As 3-D printing gains traction within the industry, Harvard University Medical School researchers are using the technology to develop customized airway stents for patients with breathing problems.

Dr. George Cheng and his team at Boston-based Beth Israel Deaconess Medical Center are creating finger-sized prototypes of stents to help individuals who suffer from stenosis, cancer-related breathing problems and other airway issues, The Boston Globe reports. Doctors can order airway stents with customized dimensions, but measurements must be sent to a manufacturer and the resulting stent is made from tubular segments, rather than curved to fit a patient's anatomy.

3-D printing the device could cut turnaround times to three to four days, and provide a more cost-effective model, Cheng said (as quoted by the Globe).

"We think that by 3-D printing, we can make the perfect-size stent for the patient," Adnan Majid, assistant professor of medicine at Harvard Medical School and pulmonary specialist at Beth Israel who served as Cheng's adviser on the research, told the newspaper. "It may be faster, cheaper, and ultimately translate into better care."

Unlike regular airway stents, Cheng's device is created from a plastic mold. Researchers pour silicone into the mold, and use a program to automatically produce a model based on the CT scan of a patient's trachea. Cheng and a colleague also experimented with adding an exterior surface created from permeable mesh, which would prevent bacteria from building up against a patient's airway walls. Variations on the mesh design include a coil, a double helix and a diagonal grid that holds the shape of the airway while making contact with only a few portions of it.

Cheng and his team hope to hold a clinical trial on the custom stents at Beth Israel sometime next year, and have already approached a stent manufacturer to discuss how 3-D printing could be used on a larger scale, according to the Globe article.
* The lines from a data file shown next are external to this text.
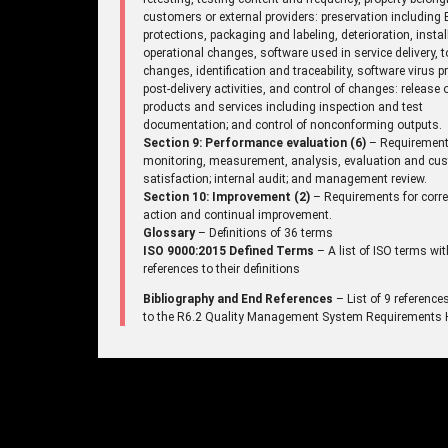
customers or external providers: preservation including
protections, packaging and labeling, deterioration, instal
operational changes, software used in service delivery, t
changes, identification and traceability, software virus p
post-delivery activities, and control of changes: release 
products and services including inspection and test
documentation; and control of nonconforming outputs.
Section 9: Performance evaluation (6)
– Requirement
monitoring, measurement, analysis, evaluation and cu
satisfaction; internal audit; and management review.
Section 10: Improvement (2)
– Requirements for corre
action and continual improvement.
Glossary
– Definitions of 36 terms
ISO 9000:2015 Defined Terms
– A list of ISO terms wit
references to their definitions
Bibliography and End References
– List of 9 reference
to the R6.2 Quality Management System Requirements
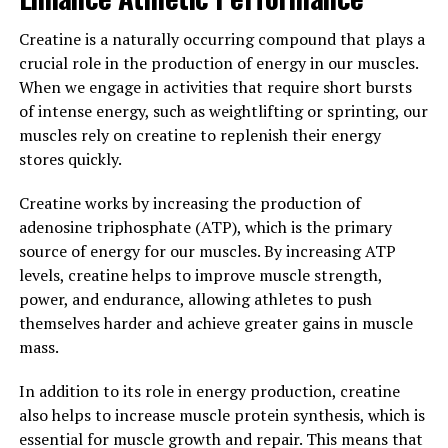
Creatine is a naturally occurring compound that plays a
Another study conducted on humans found that
crucial role in the production of energy in our muscles.
Magtein supplementation can improve cognitive
When we engage in activities that require short bursts
function in individuals with mild cognitive impairment.
of intense energy, such as weightlifting or sprinting, our
Participants who took Magtein for 12 weeks showed
muscles rely on creatine to replenish their energy
significant improvements in cognitive function,
stores quickly.
including better memory, attention, and executive
function.
Creatine works by increasing the production of
adenosine triphosphate (ATP), which is the primary
Overall, the science behind Magtein suggests that this
source of energy for our muscles. By increasing ATP
compound can effectively enhance memory and
levels, creatine helps to improve muscle strength,
cognitive function by increasing magnesium levels in
power, and endurance, allowing athletes to push
the brain and promoting synaptic plasticity. As more
themselves harder and achieve greater gains in muscle
research is conducted on Magtein, it is likely that we will
mass.
continue to uncover its potential benefits for brain
health and cognitive performance.
In addition to its role in energy production, creatine
also helps to increase muscle protein synthesis, which is
3. "From Stress Relief to Better
essential for muscle growth and repair. This means that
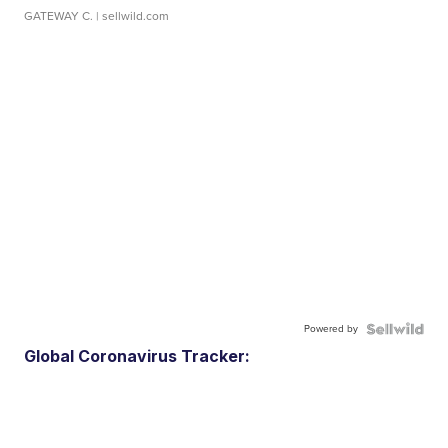
GATEWAY C.
| sellwild.com
Powered by
Global Coronavirus Tracker:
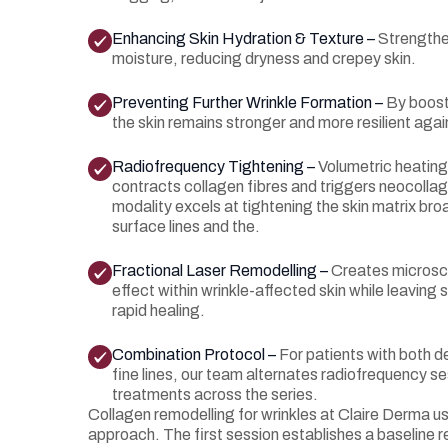
Enhancing Skin Hydration & Texture –
Strengthen
moisture, reducing dryness and crepey skin.
Preventing Further Wrinkle Formation –
By boost
the skin remains stronger and more resilient agai
Radiofrequency Tightening –
Volumetric heating
contracts collagen fibres and triggers neocollage
modality excels at tightening the skin matrix bro
surface lines and the.
Fractional Laser Remodelling –
Creates microsc
effect within wrinkle-affected skin while leaving 
rapid healing.
Combination Protocol –
For patients with both d
fine lines, our team alternates radiofrequency se
treatments across the series.
Collagen remodelling for wrinkles at Claire Derma 
approach. The first session establishes a baselin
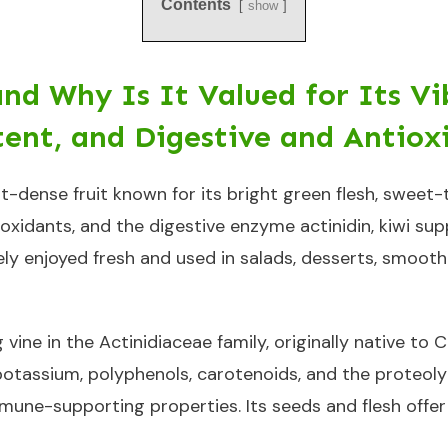
Contents
show
and Why Is It Valued for Its Vi
ent, and Digestive and Antiox
ent-dense fruit known for its bright green flesh, sweet-
tioxidants, and the digestive enzyme actinidin, kiwi s
dely enjoyed fresh and used in salads, desserts, smoot
ng vine in the Actinidiaceae family, originally native t
, potassium, polyphenols, carotenoids, and the proteoly
mmune-supporting properties. Its seeds and flesh offer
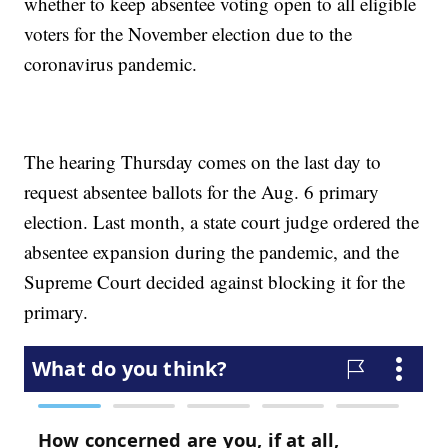
whether to keep absentee voting open to all eligible
voters for the November election due to the
coronavirus pandemic.
The hearing Thursday comes on the last day to
request absentee ballots for the Aug. 6 primary
election. Last month, a state court judge ordered the
absentee expansion during the pandemic, and the
Supreme Court decided against blocking it for the
primary.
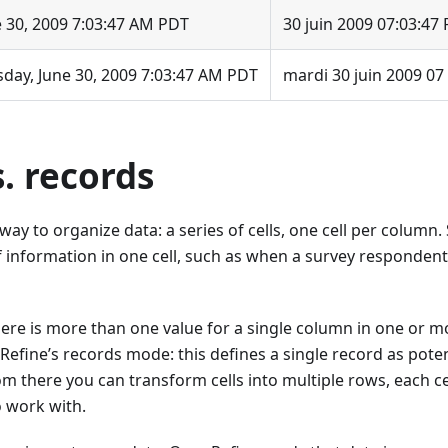
e 30, 2009 7:03:47 AM PDT
30 juin 2009 07:03:47
sday, June 30, 2009 7:03:47 AM PDT
mardi 30 juin 2009 07
. records
 way to organize data: a series of cells, one cell per colum
f information in one cell, such as when a survey responden
here is more than one value for a single column in one or 
efine’s records mode: this defines a single record as pote
m there you can transform cells into multiple rows, each ce
o work with.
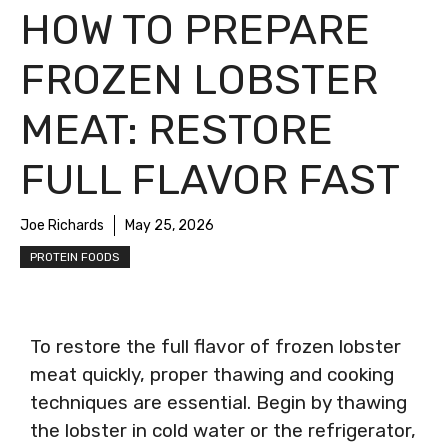
HOW TO PREPARE
FROZEN LOBSTER
MEAT: RESTORE
FULL FLAVOR FAST
Joe Richards
May 25, 2026
PROTEIN FOODS
To restore the full flavor of frozen lobster
meat quickly, proper thawing and cooking
techniques are essential. Begin by thawing
the lobster in cold water or the refrigerator,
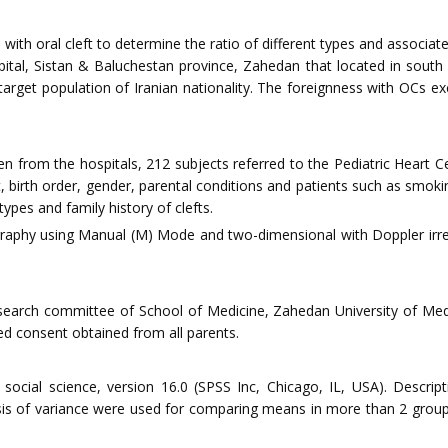
 with oral cleft to determine the ratio of different types and associ
ospital, Sistan & Baluchestan province, Zahedan that located in sout
arget population of Iranian nationality. The foreignness with OCs e
ren from the hospitals, 212 subjects referred to the Pediatric Heart 
, birth order, gender, parental conditions and patients such as smok
 types and family history of clefts.
aphy using Manual (M) Mode and two-dimensional with Doppler irre
search committee of School of Medicine, Zahedan University of Medi
d consent obtained from all parents.
 social science, version 16.0 (SPSS Inc, Chicago, IL, USA). Descrip
 of variance were used for comparing means in more than 2 groups. 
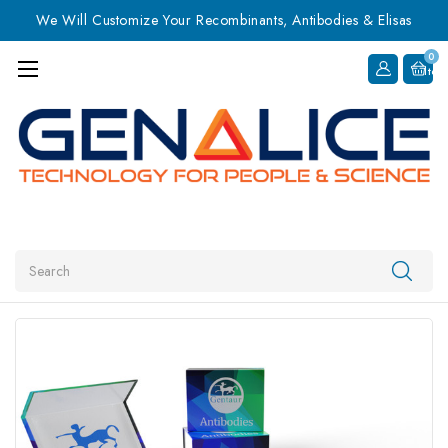
We Will Customize Your Recombinants, Antibodies & Elisas
0
Item
Search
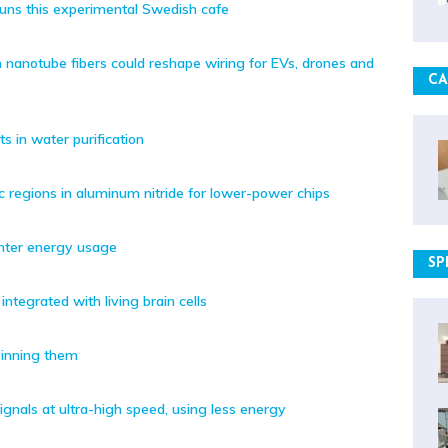
runs this experimental Swedish cafe
 nanotube fibers could reshape wiring for EVs, drones and
CA
s in water purification
ic regions in aluminum nitride for lower-power chips
enter energy usage
SP
ntegrated with living brain cells
pinning them
ignals at ultra-high speed, using less energy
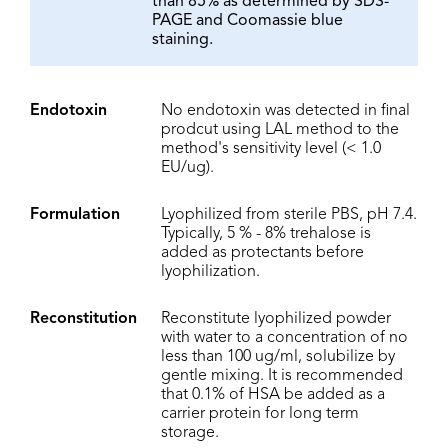
than 85% as determined by SDS-
PAGE and Coomassie blue
staining.
Endotoxin
No endotoxin was detected in final
prodcut using LAL method to the
method's sensitivity level (< 1.0
EU/ug).
Formulation
Lyophilized from sterile PBS, pH 7.4.
Typically, 5 % - 8% trehalose is
added as protectants before
lyophilization.
Reconstitution
Reconstitute lyophilized powder
with water to a concentration of no
less than 100 ug/ml, solubilize by
gentle mixing. It is recommended
that 0.1% of HSA be added as a
carrier protein for long term
storage.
The innovation comes at a pivotal moment, as researchers turn to 3-D printing as a way to produce more patient-friendly devices. In May, doctors at the University of Michigan implanted a 3-D printed tracheal splint in an infant with a life-threatening breathing disorder. In June, scientists at Boston's Brigham and Women's Hospital used a 3-D bioprinting method to create functional, synthetic blood vessels that could one day be used to develop tissues and test drugs outside the body.